Book-bot.com - read famous books online for free

From Twice Told Tales by Nathaniel Hawthorne
page 21 of 306 (06%)
How shall the widow's horror be represented? It gave her the
ghastliness of a dead man's bride. Her youthful friends stood
apart, shuddering at the mourners, the shrouded bridegroom, and
herself; the whole scene expressed, by the strongest imagery, the
vain struggle of the gilded vanities of this world, when opposed
to age, infirmity, sorrow, and death. The awe-struck silence was
first broken by the clergyman.

"Mr. Ellenwood," said he, soothingly, yet with somewhat of
authority, "you are not well. Your mind has been agitated by the
unusual circumstances in which you are placed. The ceremony must
be deferred. As an old friend, let me entreat you to return
home."

"Home! yes, but not without my bride," answered he, in the same
hollow accents. "You deem this mockery; perhaps madness. Had I
bedizened my aged and broken frame with scarlet and
embroidery--had I forced my withered lips to smile at my dead
heart--that might have been mockery, or madness. But now, let
young and old declare, which of us has come hither without a
wedding garment, the bridegroom or the bride!"

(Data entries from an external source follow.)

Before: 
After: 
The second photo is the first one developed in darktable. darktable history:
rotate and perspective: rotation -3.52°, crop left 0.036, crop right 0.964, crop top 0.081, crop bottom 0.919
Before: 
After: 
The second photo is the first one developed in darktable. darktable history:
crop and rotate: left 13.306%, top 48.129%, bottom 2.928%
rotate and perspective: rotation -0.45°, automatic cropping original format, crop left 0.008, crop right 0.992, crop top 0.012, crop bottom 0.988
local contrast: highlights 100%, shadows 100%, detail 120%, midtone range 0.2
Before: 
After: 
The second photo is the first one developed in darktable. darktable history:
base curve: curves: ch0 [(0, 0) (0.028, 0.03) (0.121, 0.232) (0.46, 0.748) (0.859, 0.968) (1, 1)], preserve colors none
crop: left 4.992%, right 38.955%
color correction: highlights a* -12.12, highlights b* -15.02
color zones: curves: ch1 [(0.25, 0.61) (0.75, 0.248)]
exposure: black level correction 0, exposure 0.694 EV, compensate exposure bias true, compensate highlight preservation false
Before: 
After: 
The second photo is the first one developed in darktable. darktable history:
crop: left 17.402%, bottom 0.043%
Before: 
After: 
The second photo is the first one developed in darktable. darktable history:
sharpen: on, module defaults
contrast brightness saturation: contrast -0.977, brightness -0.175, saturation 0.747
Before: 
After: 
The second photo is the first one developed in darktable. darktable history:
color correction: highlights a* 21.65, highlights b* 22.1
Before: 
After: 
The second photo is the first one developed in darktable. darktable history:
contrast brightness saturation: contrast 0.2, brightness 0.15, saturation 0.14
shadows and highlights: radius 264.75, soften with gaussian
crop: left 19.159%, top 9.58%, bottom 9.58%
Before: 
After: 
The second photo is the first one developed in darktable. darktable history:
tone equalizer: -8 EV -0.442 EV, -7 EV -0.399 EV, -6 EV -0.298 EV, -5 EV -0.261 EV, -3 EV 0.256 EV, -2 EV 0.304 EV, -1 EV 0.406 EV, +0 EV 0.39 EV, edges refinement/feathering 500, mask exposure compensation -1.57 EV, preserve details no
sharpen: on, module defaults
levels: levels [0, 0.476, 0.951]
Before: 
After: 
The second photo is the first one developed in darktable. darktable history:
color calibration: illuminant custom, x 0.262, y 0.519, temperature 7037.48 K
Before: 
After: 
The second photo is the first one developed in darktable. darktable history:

He stepped forward at a ghostly pace, and stood beside the widow,
contrasting the awful simplicity of his shroud with the glare and
glitter in which she had arrayed herself for this unhappy scene.
None, that beheld them, could deny the terrible strength of the
moral which his disordered intellect had contrived to draw.

"Cruel! cruel!" groaned the heart-stricken bride.